I was in Bangkok a few days ago (late 2010) with friends and we stayed at Khaosan Road, the western traveler mecca. We did multiple laps of the nearby streets in our short stay there. Anything less than a month should count as short stay. Bangkok and Thailand deserve more. Airlines like AIR ASIA will help the deserving.
All of Bangkok bustles with services and potable trinkets on sale. potable being the operative word. You can’t entice travelers facing airline luggage restrictions to buy the local furniture. I was doing this trip to SE Asia thanks to cheap tickets on Air Asia. Walking through the markets I couldn’t help wondering : If the internet allowed us to now transcend geography and buy/consume the best digital services, borders be damned, could cheap air fares ensure the market for physical items went to the best out there too ?
Why buy the overpriced smartphone or Laptop at the local showroom when you can snag it at your next short weekend break, thanks to airlines like AIR ASIA?. A decade ago impossible. Now, thanks to upstarts like Air Asia, easy.

If the CEO is mapping out market threats, on the Porter’s 5 competitive forces framework now he should add ‘cheap air travel tickets‘ in the ‘Power Of Buyers section’.

My hypothesis : Cheap air fares will do, for some industries, what Amazon did to book sellers.

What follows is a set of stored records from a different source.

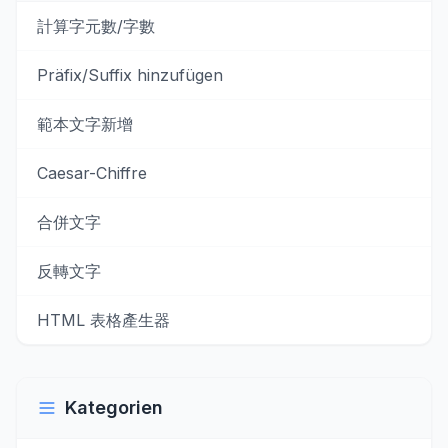
計算字元數/字數
Präfix/Suffix hinzufügen
範本文字新增
Caesar-Chiffre
合併文字
反轉文字
HTML 表格產生器
Kategorien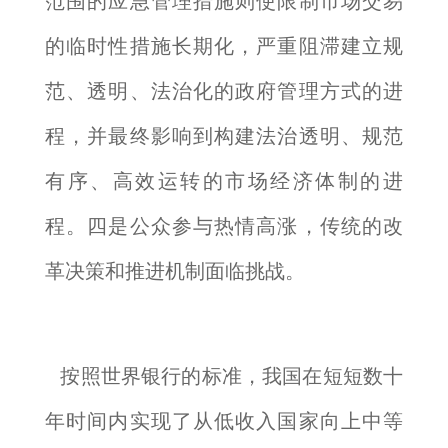
范围的应急管理措施则使限制市场交易
的临时性措施长期化，严重阻滞建立规
范、透明、法治化的政府管理方式的进
程，并最终影响到构建法治透明、规范
有序、高效运转的市场经济体制的进
程。四是公众参与热情高涨，传统的改
革决策和推进机制面临挑战。
按照世界银行的标准，我国在短短数十
年时间内实现了从低收入国家向上中等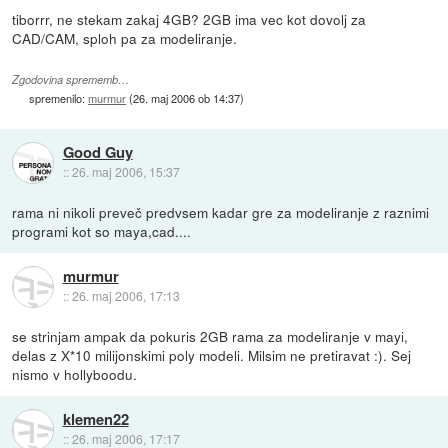
tiborrr, ne stekam zakaj 4GB? 2GB ima vec kot dovolj za
CAD/CAM, sploh pa za modeliranje.
Zgodovina sprememb…
spremenilo:
murmur
(
26. maj 2006 ob 14:37
)
Good Guy
::
26. maj 2006, 15:37
rama ni nikoli preveč predvsem kadar gre za modeliranje z raznimi
programi kot so maya,cad....
murmur
::
26. maj 2006, 17:13
se strinjam ampak da pokuris 2GB rama za modeliranje v mayi,
delas z X*10 milijonskimi poly modeli. Milsim ne pretiravat :). Sej
nismo v hollyboodu.
klemen22
::
26. maj 2006, 17:17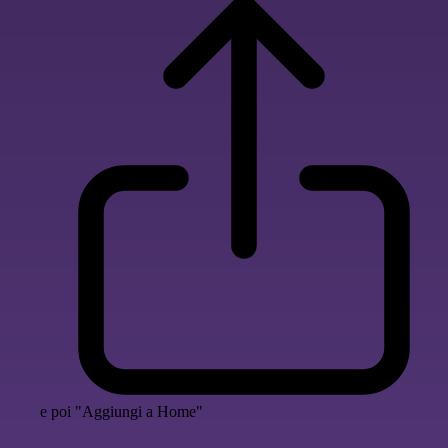
e poi "Aggiungi a Home"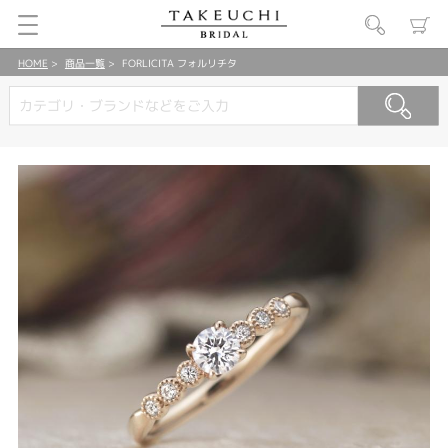
HOME
商品一覧
FORLICITA フォルリチタ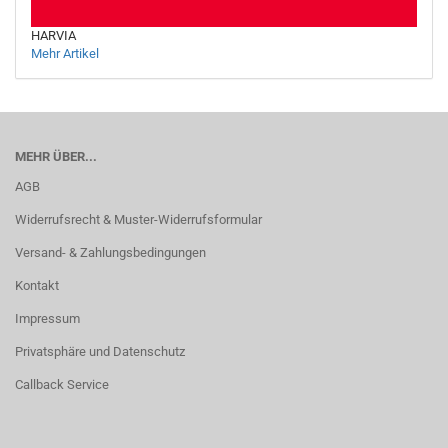
HARVIA
Mehr Artikel
MEHR ÜBER...
AGB
Widerrufsrecht & Muster-Widerrufsformular
Versand- & Zahlungsbedingungen
Kontakt
Impressum
Privatsphäre und Datenschutz
Callback Service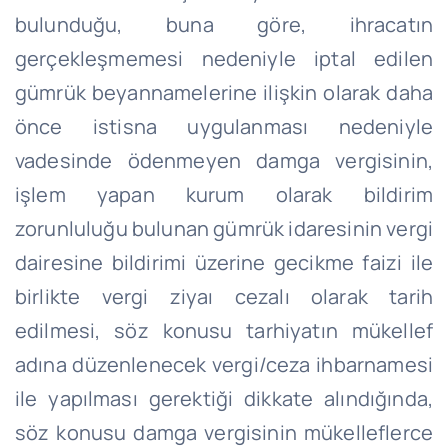
bulunduğu, buna göre, ihracatın
gerçekleşmemesi nedeniyle iptal edilen
gümrük beyannamelerine ilişkin olarak daha
önce istisna uygulanması nedeniyle
vadesinde ödenmeyen damga vergisinin,
işlem yapan kurum olarak bildirim
zorunluluğu bulunan gümrük idaresinin vergi
dairesine bildirimi üzerine gecikme faizi ile
birlikte vergi ziyaı cezalı olarak tarih
edilmesi, söz konusu tarhiyatın mükellef
adına düzenlenecek vergi/ceza ihbarnamesi
ile yapılması gerektiği dikkate alındığında,
söz konusu damga vergisinin mükelleflerce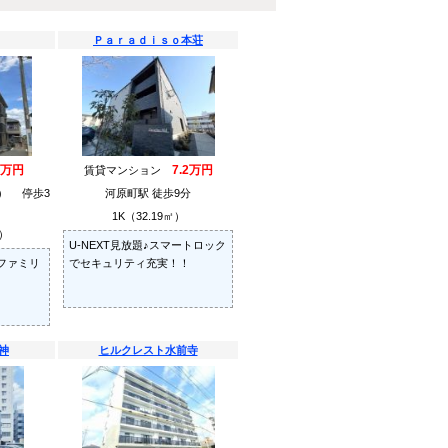
Ｐａｒａｄｉｓｏ本荘
3万円
7.2万円
賃貸マンション
） 停歩3
河原町駅 徒歩9分
1K（32.19㎡）
㎡）
U-NEXT見放題♪スマートロック
ファミリ
でセキュリティ充実！！
神
ヒルクレスト水前寺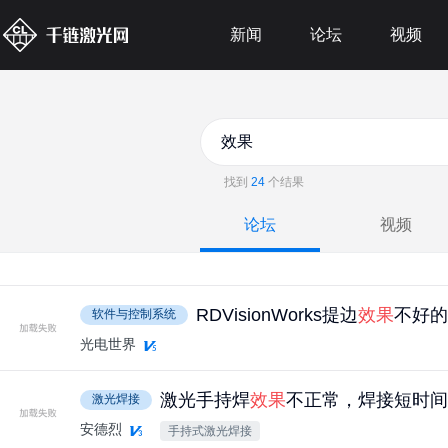
新闻
论坛
视频
找到
24
个结果
论坛
视频
RDVisionWorks提边
效果
不好的
软件与控制系统
光电世界
激光手持焊
效果
不正常，焊接短时间
激光焊接
安德烈
手持式激光焊接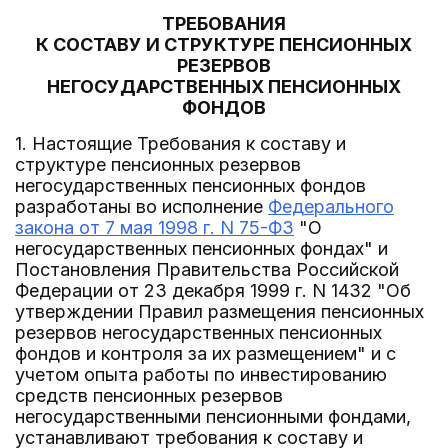
ТРЕБОВАНИЯ
К СОСТАВУ И СТРУКТУРЕ ПЕНСИОННЫХ
РЕЗЕРВОВ
НЕГОСУДАРСТВЕННЫХ ПЕНСИОННЫХ
ФОНДОВ
1. Настоящие Требования к составу и
структуре пенсионных резервов
негосударственных пенсионных фондов
разработаны во исполнение
Федерального
закона от 7 мая 1998 г. N 75-ФЗ
"О
негосударственных пенсионных фондах" и
Постановления Правительства Российской
Федерации от 23 декабря 1999 г. N 1432 "Об
утверждении Правил размещения пенсионных
резервов негосударственных пенсионных
фондов и контроля за их размещением" и с
учетом опыта работы по инвестированию
средств пенсионных резервов
негосударственными пенсионными фондами,
устанавливают требования к составу и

2025 Update : Cheap Air Travel did take off since this 2010 post. Asia and Europe is even more accessible to tourists in 2025 vs 2010. But I did not factor in the possibility that no one had to travel anywhere to shop if the brochure was online and anything in it came to their doorstep in 2 weeks, without too much trouble or cost. When I wrote the post in 2010 Aliexpress.com had just launched. Temu was a decade+ away, low tariffs + new massive container ships, esp Chinese, were making inroads at ports across the world.
Today, in ~2 weeks, most anything you desire can be with you, cheaply enough.
Did my hypothesis pan out ? Not really. Air Travel did become cheap but Temu is cheaper.